If you have a software certificate installed on your Mac, you can export it by following these steps:

Step 1 Go to Keychain Access > Login > My Certificates.

Step 2 Select the certificate we want to export, we will see that it shows us that it has a private key.

Step 3 Click the right mouse button on the private key of the certificate, a window with several options will open, we must select "Export".

Step 4 A window will open asking us what name we want to save the certificate with and in what location; we will indicate the name and where we want to save the certificate, leaving the default file format: .p12.

Step. 5 A window will open asking us to enter a password that will be used to protect the exported certificate file; this password will have to be entered when we want to install the certificate from the resulting file. If we leave it blank, the file will not have a password.

Step 6 To complete the export, a window will open asking us to enter the login password.

IMPORT

Step 1 Double-click on the file p.12 and select from the “keychains” drop-down: Login.

Step 2 Press the “Add” button to install the certificate.

Note: You must keep in mind that the padlock icon in Keychains - Login must be open for the idCAT certificate to be installed correctly.

The system will ask you for two passwords: the system administrator password first and the download code password later.

Once done, you will have the idCAT certificate installed in the MAC repository (Safari and Google Chrome). For Mozilla Firefox you must import the .p12 or .pfx file into the browser itself. To do this, go to Tools - Settings - Privacy and Security - Show certificates - Import - a wizard will open to perform the installation.

Note: We recommend that you keep the .p12 file as a backup.
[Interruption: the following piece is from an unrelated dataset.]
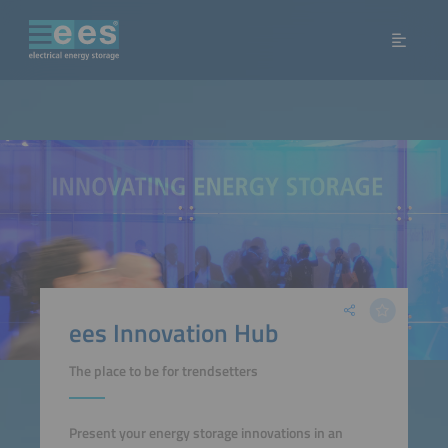
ees Innovation Hub
The place to be for trendsetters
Present your energy storage innovations in an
Important! For idCAT to be detected as trusted on your MAC, access the “keychains” folder - “Certificates” tab - EC-ACC--> press "obtener información" and once here, expanding the “trust” menu, indicate: "trust always"
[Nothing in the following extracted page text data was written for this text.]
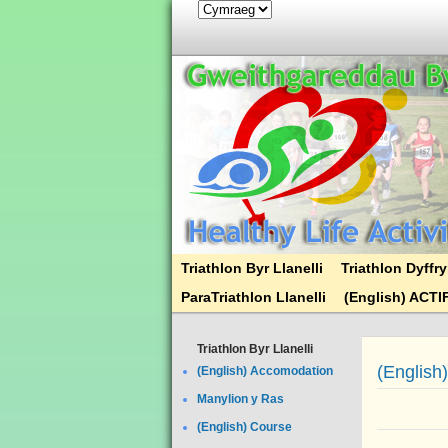
Triathlon Byr Llanelli
Triathlon Dyff
ParaTriathlon Llanelli
(English) ACTI
Triathlon Byr Llanelli
(English
(English) Accomodation
Manylion y Ras
(English) Course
NOTE: When performing this action, the system will ask you for your MAC credentials.

Once these steps have been completed, if you go to “keychains” - “Mis Certificados” tab--> your name (idCAT) you will see that it already appears as trusted.

IMPORTANT : To be able to install and use T-CAT P on a mobile device, you must first have downloaded the installation file on a computer.

Below are the steps to install T-CAT P on Android:

1. Email the T-CAT P file in .p12 or .pfx format.
2. Open the email from your mobile phone or tablet where you received the .p12 or .pfx file.
3. Click on the attachment in the email to open it.
4. You will receive a message to extract the certificate. Enter the management code (password) that matches the one you have on the delivery sheet and that you used to download the T-CAT P.
5. Then select the "app user certificate and VPN" option.
6. Enter a name for the certificate
7. Press "OK" and the T-CAT P will be installed correctly.

If you don't have the original file, you can make a copy from the browser on the computer where you have it installed. Follow the steps above to export.

IMPORTANT : To be able to install and use T-CAT P on a mobile device, you must first have downloaded the installation file to a computer.

Below are the steps to install T-CAT P on iPhone/iPad:

1. Email the T-CAT P file in .p12 or .pfx format.
2. Open the email from your mobile phone or tablet where you received the .p12 or .pfx file.
3. Click on the file attached to the email to open it and the following message will appear: Profile downloaded, review the profile in Settings if you want to install it.
4. Go to Settings>Downloaded Profile (this option will only appear if you have previously done step 3).
5. Select "Install".
6. Enter your iPhone/iPad PIN
7. Select "Install" again.
8. When you are asked for the password for the identity certificate, enter the management code (password) that matches the one you have on the delivery sheet and that you used to download the T-CAT P.
9. Press "OK" and the T-CAT P will be installed correctly.

If you don't have the original file, you can make a copy from the browser on the computer where you have it installed. Follow the steps above to export.